[Consigne]: Transcrivez fidèlement le passage de l'article sur le retard de l'Eurostar, en commençant à « Immanquablement, Guillaume Pepy » et en terminant à « d’alarme tardivement. Soit. ».

[Passage étudié]:
Explications alambiquées, excuses et billet gratuit : Guillaume Pepy, le président de la SNCF, tenait à éteindre la mèche rapidement après le retard record de l’Eurostar, qui a mis douze heures, la nuit du 18 au 19 avril, pour relier Londres à Paris. En cause, selon la SNCF, une « erreur du conducteur ». Il a bon dos, le conducteur… Dans un livre paru en 2004, Nicolas Beau, directeur de la rédaction de « Bakchich », Marc Fressoz et Laurence Dequay, journalistes, décelaient la lourdeur des procédures pour les conducteurs. Précisément le nœud du problème.
Trois petits jours. C’est le temps à grande vitesse qu’il a fallu à la SNCF pour mener une enquête-éclair sur les causes du retard de l’Eurostar.
Immanquablement, Guillaume Pepy s’est empressé de mettre en avant la responsabilité du « conducteur [qui] n’a pas été au bout de la procédure de diagnostic de la panne ». Et de préciser : « Si l’analyse de la panne avait été réalisée à bord du train (c’est-à-dire par le conducteur, ndlr), il aurait été décidé d’acheminer depuis Paris une nouvelle rame ». Nul ne saurait remettre en cause les conclusions du rapport d’enquête des plus fins limiers ferroviaires. Le mécano de la générale, sans doute, a tiré le signal d’alarme tardivement. Soit.

[Matériau source]:
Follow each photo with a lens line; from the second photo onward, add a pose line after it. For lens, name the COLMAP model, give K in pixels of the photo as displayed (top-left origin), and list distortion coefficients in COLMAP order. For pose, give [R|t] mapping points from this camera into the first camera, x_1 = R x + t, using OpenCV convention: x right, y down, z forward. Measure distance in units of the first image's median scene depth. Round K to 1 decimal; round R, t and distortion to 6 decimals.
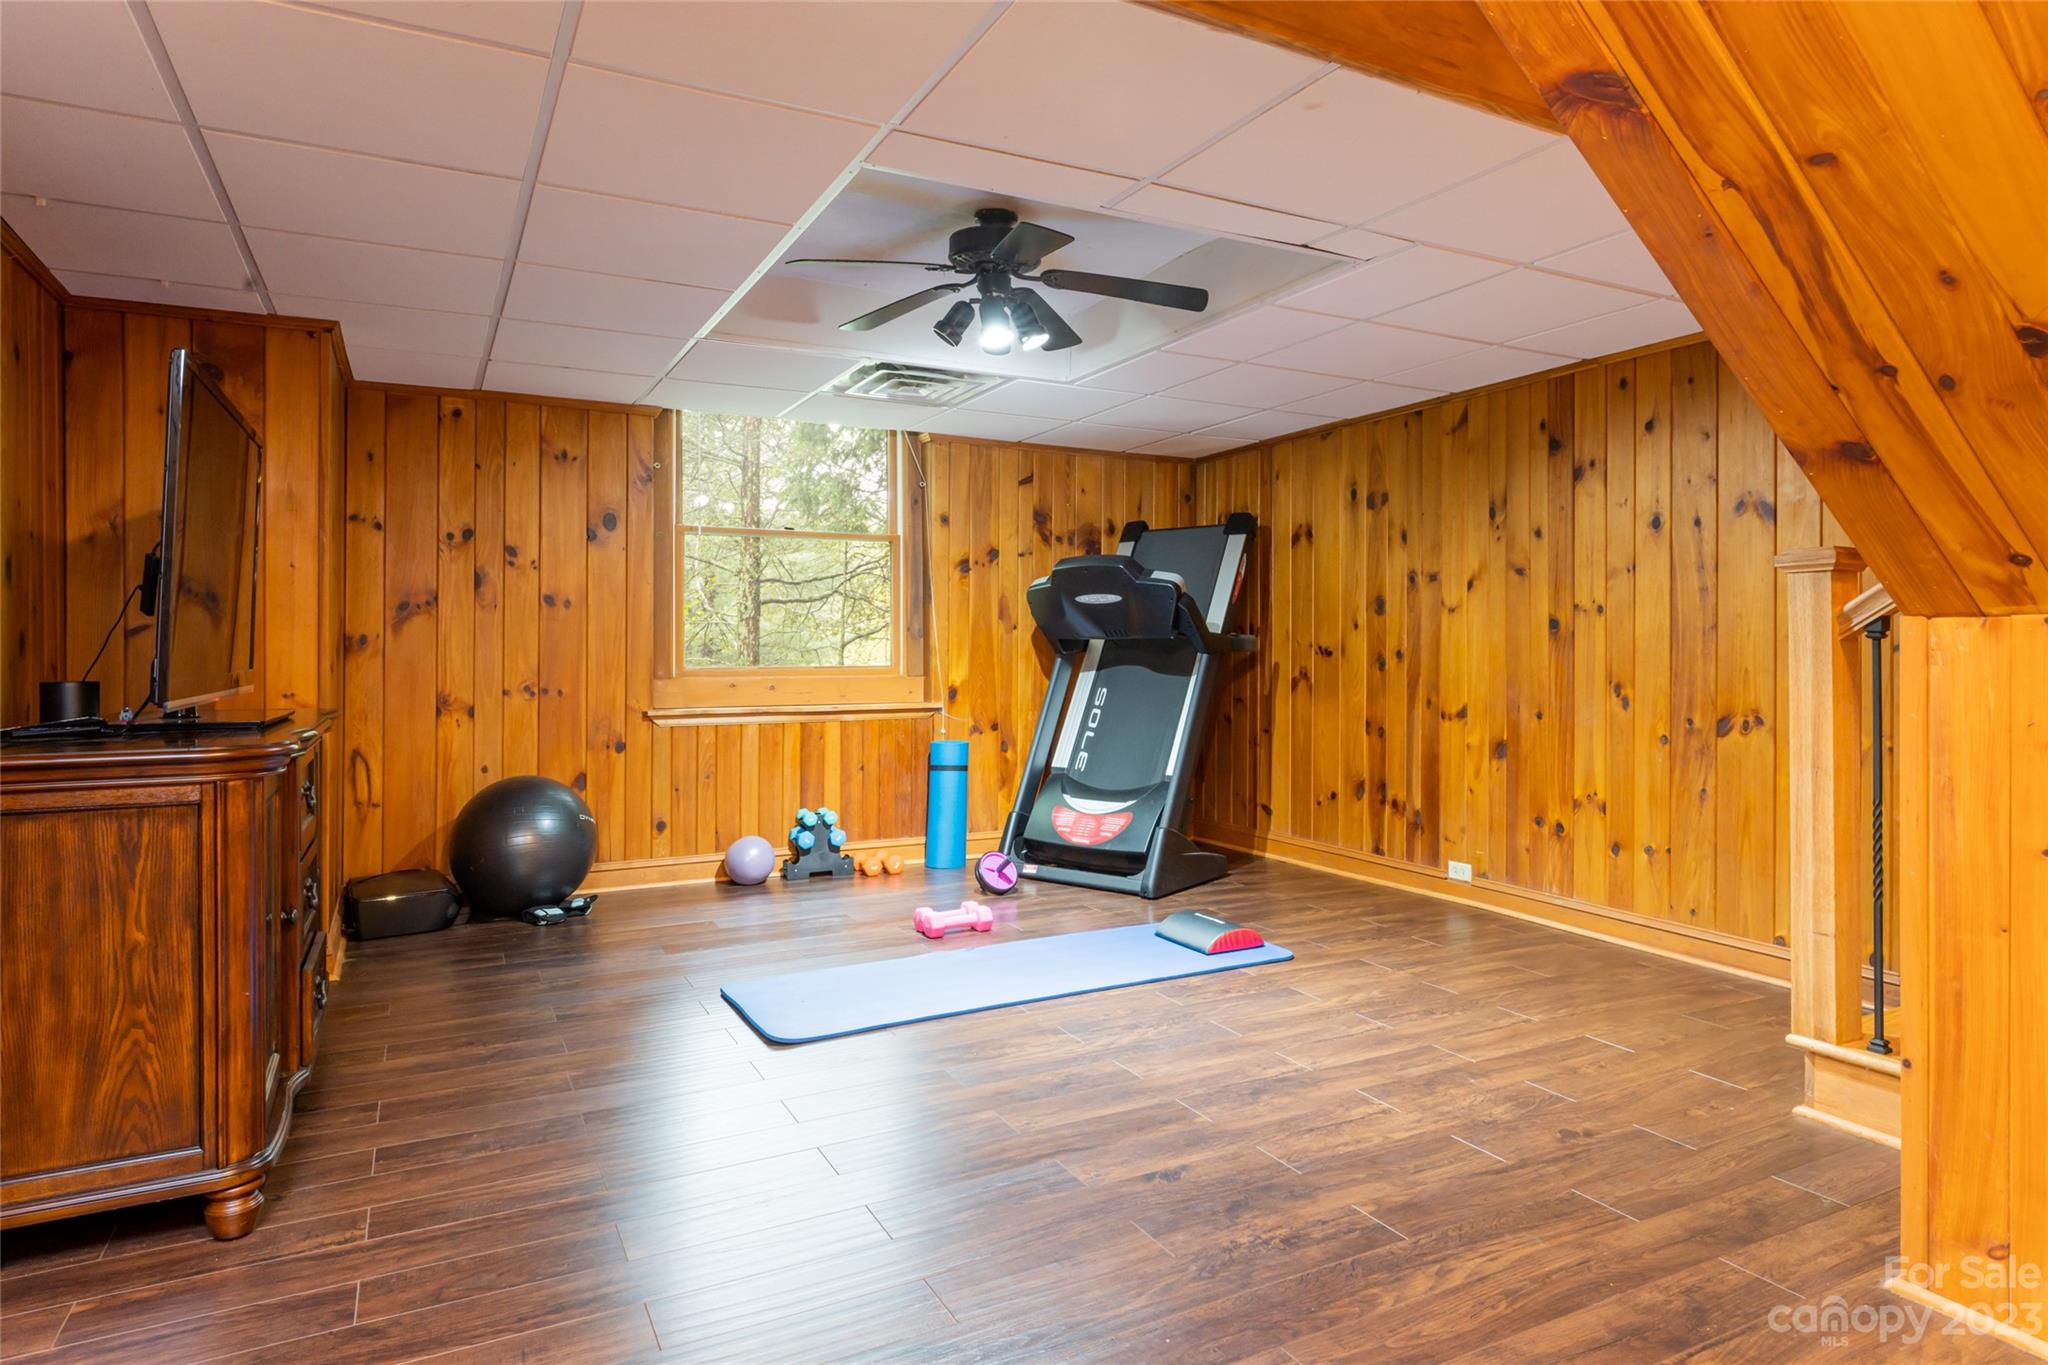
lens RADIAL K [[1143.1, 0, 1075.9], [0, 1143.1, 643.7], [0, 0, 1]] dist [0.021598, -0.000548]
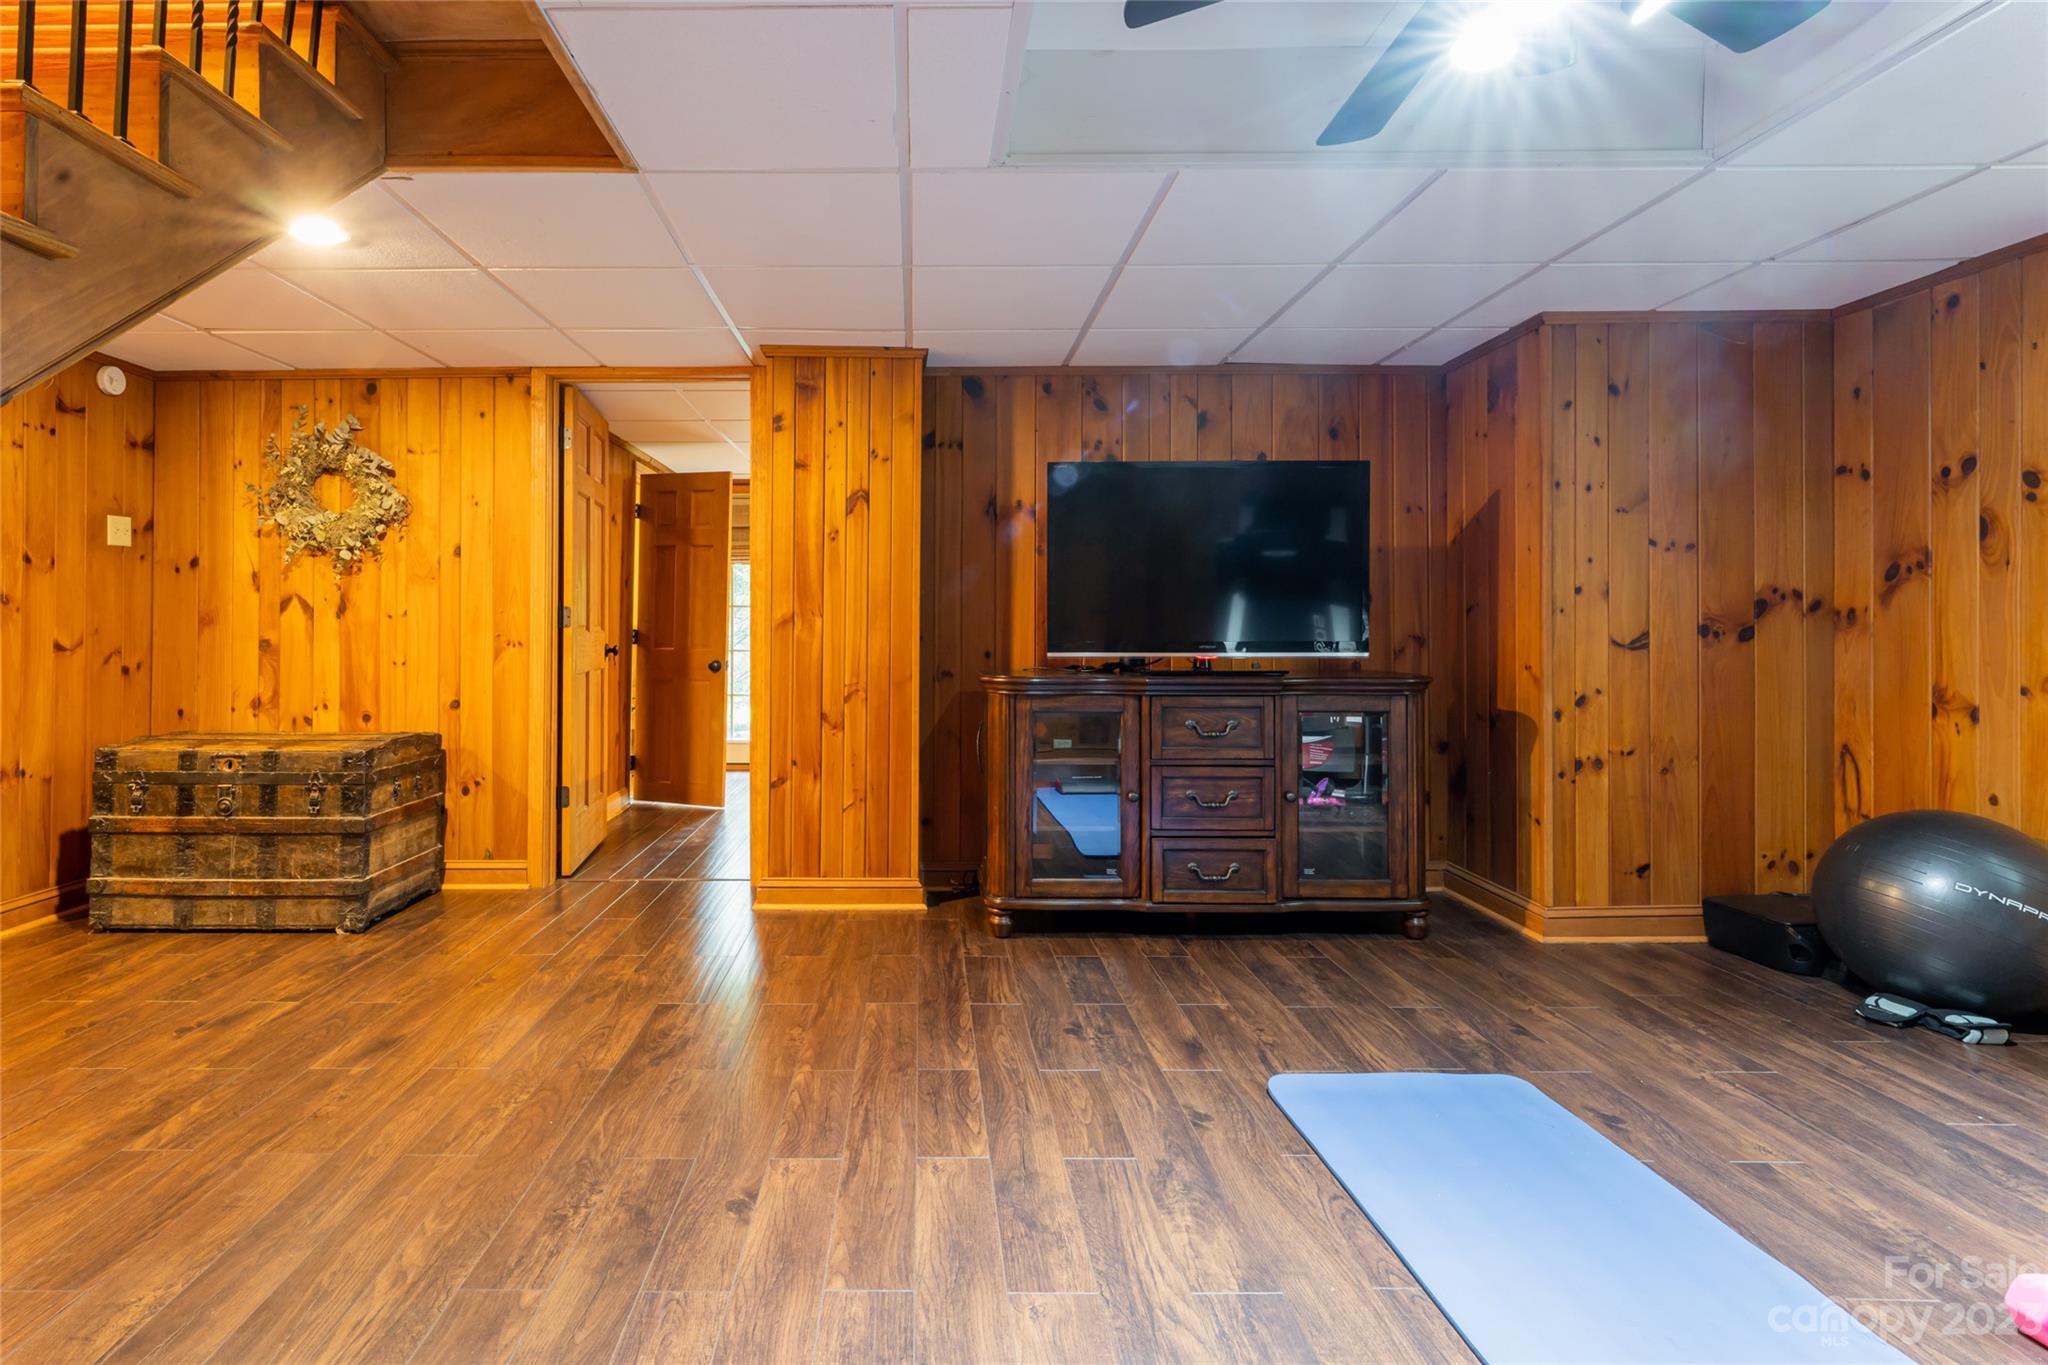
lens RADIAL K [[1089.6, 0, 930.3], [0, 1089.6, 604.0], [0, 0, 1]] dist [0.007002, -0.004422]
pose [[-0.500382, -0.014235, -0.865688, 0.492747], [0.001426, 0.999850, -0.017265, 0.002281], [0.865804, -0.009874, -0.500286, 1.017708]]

---

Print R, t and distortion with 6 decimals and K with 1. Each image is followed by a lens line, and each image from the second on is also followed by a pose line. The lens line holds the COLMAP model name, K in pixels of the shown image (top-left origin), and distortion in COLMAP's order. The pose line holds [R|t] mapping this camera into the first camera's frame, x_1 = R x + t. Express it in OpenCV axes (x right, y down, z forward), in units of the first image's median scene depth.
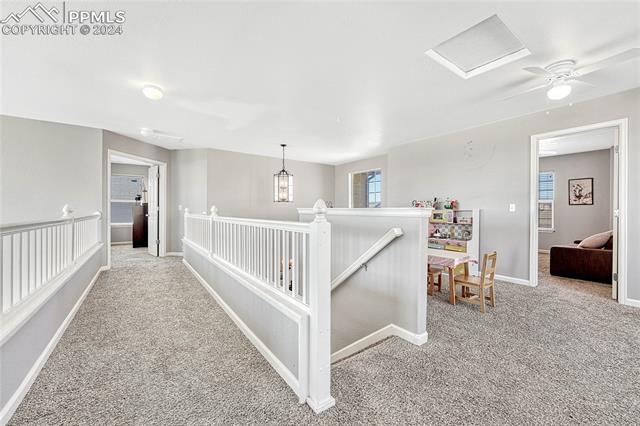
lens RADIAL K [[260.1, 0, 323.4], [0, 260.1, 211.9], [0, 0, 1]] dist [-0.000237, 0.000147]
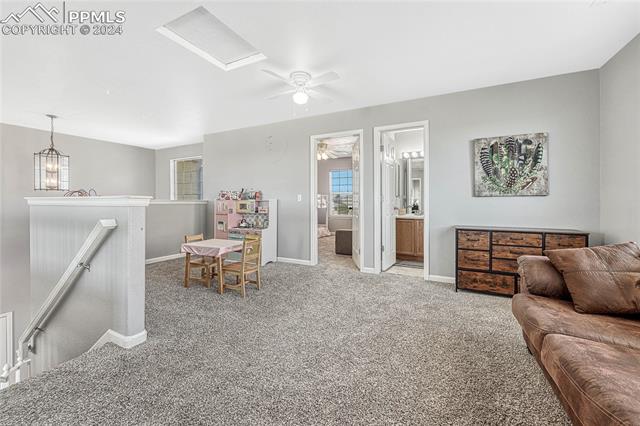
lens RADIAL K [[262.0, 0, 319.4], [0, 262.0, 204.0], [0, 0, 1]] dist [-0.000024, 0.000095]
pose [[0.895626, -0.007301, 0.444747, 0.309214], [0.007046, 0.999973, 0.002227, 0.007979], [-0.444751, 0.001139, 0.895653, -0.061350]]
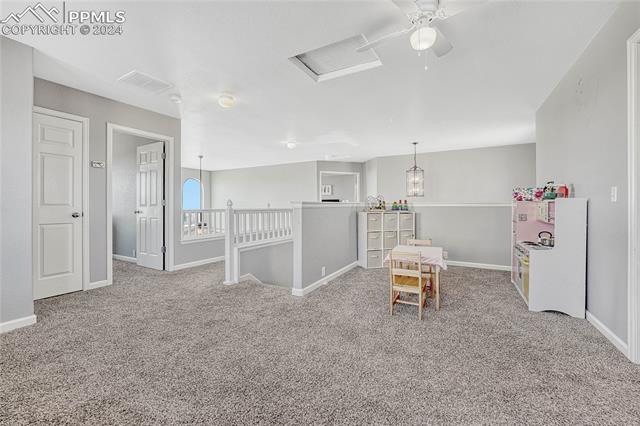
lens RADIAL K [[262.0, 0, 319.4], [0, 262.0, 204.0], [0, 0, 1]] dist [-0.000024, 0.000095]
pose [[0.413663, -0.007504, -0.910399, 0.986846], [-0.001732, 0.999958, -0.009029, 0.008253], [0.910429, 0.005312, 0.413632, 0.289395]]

[Résultat]:
Immanquablement, Guillaume Pepy s’est empressé de mettre en avant la responsabilité du « conducteur [qui] n’a pas été au bout de la procédure de diagnostic de la panne ». Et de préciser : « Si l’analyse de la panne avait été réalisée à bord du train (c’est-à-dire par le conducteur, ndlr), il aurait été décidé d’acheminer depuis Paris une nouvelle rame ». Nul ne saurait remettre en cause les conclusions du rapport d’enquête des plus fins limiers ferroviaires. Le mécano de la générale, sans doute, a tiré le signal d’alarme tardivement. Soit.